Ushev in Quebec City: master class, poster exhibit, screening, and more

Theodore Ushev is not only an animator-in-residence at the museum. He’ll also be participating in a variety of activities at the Sommets du cinéma d’animation, an international festival dedicated to animation in all its forms. Ushev’s latest creation, Third Page From the Sun, will be screening at the festival, and you can get an exclusive preview clip of the film here:

To make this iconoclastic film, Ushev tore up the pages of an animation festival’s catalogue and covered them with paint, transforming the book into a roiling red mass. Irreverent, bold, and savage, the film is an abstract exploration of the fragility of culture, the obsolescence of paper, recycling, and the ephemeral nature of the digital age.

In addition to the screening, Ushev will be conducting a master class (in French only) as part of the festival on Friday, Sept. 28th in Quebec City. Entrance is free, but you must make a reservation. Click here for more information.

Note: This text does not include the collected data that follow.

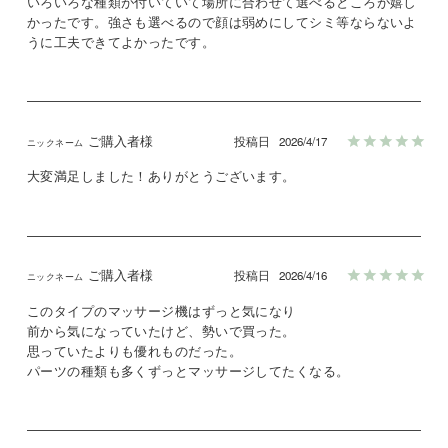
いろいろな種類が付いていて場所に合わせて選べるところが嬉し
かったです。強さも選べるので顔は弱めにしてシミ等ならないよ
うに工夫できてよかったです。
ご購入者様
投稿日
2026/4/17
大変満足しました！ありがとうございます。
ご購入者様
投稿日
2026/4/16
このタイプのマッサージ機はずっと気になり

前から気になっていたけど、勢いで買った。

思っていたよりも優れものだった。

パーツの種類も多くずっとマッサージしてたくなる。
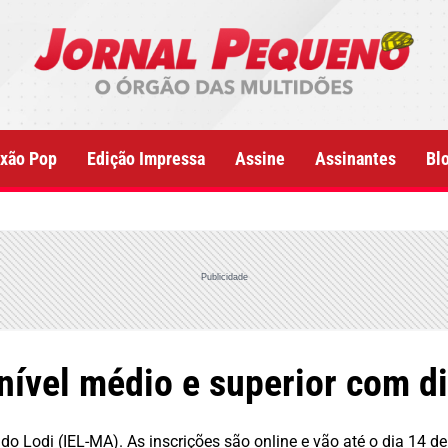
xão Pop
Edição Impressa
Assine
Assinantes
Bl
Publicidade
nível médio e superior com d
do Lodi (IEL-MA). As inscrições são online e vão até o dia 14 de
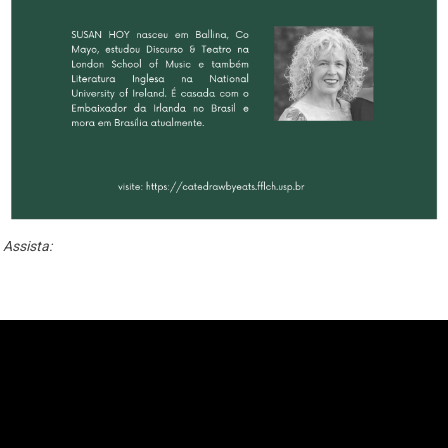
Assista:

And whether or not you speak French, you’ll definitely be able to enjoy the festival’s stellar poster exhibition. 50 years of animation festival posters are on display from Dec. 3rd, 2014 to Feb. 8th, 2015 in Montreal (this post previously listed this exhibition as taking place in Quebec City; please note that it does indeed take place in Montreal). Included are a number of posters from Ushev’s own works, so if you find yourself visiting Quebec City sometime in the next few months, why not check it out? For more information on the exhibition, click here (info in French only).

Ushev gets the final word

As colourful and expressive in his words as he is in his films, Ushev is an incredibly thoughtful filmmaker, peppering his words and works with diverse references to histories and theories of culture, art, and technology. Let’s give him the final word on his upcoming (and ambitious) project:

“It’s beautiful to erase the work of a celebrated artist like Norman McLaren, not just as an act of destruction, but of liberation, to open new doors of creativity. Recently, I’ve often heard my work being compared to McLaren’s, for the use of music in my films, the rhythms and constant changes in technology, and for our experimentation. But that’s not quite fair. I am a better artist than McLaren. But that doesn’t mean I’m as important. Because in the world of art there is always the question of momentum.”

“Often, in my workshops, I quote from Susan Sontag’s masterpiece Against Interpretation: ‘it is possible to elude the interpreters in another way, by making works of art whose surface is so unified and clean, whose momentum is so rapid, whose address is so direct that the work can be… just what it is. Is this possible now?’ ”

What do you think? Should we detroy the arts and traditions of the past in order to create or re-create new ones? Is Ushev a better artist than McLaren? Is the comparison even one worth making? And what of Sontag’s provocation: can we, indeed, create such a “unified, clean, rapid” work of art that it can speak directly to us?

Lots to think about here, folks. Let’s all visit Ushev during his residency at the MCQ in Quebec City and pepper him with both questions and peanuts.